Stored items

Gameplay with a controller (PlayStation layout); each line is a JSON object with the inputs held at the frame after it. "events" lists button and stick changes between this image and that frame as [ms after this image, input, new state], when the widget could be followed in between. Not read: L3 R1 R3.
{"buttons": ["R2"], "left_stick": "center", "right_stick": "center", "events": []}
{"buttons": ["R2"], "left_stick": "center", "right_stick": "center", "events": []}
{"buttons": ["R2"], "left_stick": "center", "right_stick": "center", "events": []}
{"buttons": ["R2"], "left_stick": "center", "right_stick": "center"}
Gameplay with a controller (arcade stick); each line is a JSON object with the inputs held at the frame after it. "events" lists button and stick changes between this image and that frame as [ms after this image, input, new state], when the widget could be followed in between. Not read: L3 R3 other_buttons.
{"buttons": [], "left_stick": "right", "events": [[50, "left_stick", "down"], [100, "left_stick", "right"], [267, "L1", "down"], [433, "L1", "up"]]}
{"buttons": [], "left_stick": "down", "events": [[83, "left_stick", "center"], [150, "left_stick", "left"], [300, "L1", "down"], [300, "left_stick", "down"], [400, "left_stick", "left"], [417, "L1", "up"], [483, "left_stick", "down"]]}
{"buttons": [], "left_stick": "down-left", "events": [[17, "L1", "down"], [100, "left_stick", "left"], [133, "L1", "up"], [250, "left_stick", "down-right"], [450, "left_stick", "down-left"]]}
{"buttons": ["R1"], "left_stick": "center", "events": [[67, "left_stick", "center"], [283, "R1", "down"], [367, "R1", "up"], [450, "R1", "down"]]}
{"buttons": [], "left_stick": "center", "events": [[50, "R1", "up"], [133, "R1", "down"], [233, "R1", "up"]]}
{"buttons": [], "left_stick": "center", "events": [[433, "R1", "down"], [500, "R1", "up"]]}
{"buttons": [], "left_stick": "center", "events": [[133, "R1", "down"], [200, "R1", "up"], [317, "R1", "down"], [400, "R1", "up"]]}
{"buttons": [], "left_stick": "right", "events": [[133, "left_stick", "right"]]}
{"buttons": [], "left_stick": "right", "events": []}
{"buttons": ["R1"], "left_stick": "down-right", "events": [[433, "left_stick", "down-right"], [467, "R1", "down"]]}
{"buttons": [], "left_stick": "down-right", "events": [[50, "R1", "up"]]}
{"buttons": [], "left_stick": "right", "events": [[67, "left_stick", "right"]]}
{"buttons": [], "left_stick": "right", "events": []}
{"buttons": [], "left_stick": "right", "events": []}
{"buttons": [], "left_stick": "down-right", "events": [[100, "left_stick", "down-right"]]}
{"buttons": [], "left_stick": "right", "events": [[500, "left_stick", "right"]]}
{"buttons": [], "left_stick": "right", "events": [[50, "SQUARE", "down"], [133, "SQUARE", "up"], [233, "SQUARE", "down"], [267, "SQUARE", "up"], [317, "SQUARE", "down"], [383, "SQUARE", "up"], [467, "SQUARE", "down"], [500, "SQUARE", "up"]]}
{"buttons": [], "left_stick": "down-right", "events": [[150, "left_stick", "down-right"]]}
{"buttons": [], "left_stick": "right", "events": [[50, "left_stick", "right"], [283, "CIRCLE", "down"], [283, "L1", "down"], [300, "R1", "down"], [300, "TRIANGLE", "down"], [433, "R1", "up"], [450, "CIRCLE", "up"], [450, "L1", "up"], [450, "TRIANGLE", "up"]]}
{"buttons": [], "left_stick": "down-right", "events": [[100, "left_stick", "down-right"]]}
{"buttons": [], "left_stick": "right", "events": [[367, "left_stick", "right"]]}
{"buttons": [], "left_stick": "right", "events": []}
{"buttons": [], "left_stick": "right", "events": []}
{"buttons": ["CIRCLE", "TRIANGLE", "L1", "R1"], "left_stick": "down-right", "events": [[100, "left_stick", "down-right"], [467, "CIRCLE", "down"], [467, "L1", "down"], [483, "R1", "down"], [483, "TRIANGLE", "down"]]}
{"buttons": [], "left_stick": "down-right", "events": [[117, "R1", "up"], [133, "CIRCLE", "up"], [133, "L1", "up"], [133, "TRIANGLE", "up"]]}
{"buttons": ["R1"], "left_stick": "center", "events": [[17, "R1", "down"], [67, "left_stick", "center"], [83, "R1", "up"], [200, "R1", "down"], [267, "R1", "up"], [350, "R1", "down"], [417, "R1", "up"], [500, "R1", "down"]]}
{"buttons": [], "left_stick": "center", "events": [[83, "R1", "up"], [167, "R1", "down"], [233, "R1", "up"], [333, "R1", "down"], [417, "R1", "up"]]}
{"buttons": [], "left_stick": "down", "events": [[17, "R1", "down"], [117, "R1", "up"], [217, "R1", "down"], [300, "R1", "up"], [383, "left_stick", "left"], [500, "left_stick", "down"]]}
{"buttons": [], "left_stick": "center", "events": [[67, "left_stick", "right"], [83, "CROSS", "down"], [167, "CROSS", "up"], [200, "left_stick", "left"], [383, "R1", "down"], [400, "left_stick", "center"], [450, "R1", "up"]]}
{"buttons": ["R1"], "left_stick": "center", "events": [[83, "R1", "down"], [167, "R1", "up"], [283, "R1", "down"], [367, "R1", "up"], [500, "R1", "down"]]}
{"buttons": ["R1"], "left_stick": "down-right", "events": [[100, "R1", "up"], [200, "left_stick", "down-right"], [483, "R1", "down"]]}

Exercise brief
Since only the total is wanted, work out how many lines of the data above contain "TRIANGLE" and state it alone.

Result of this task
3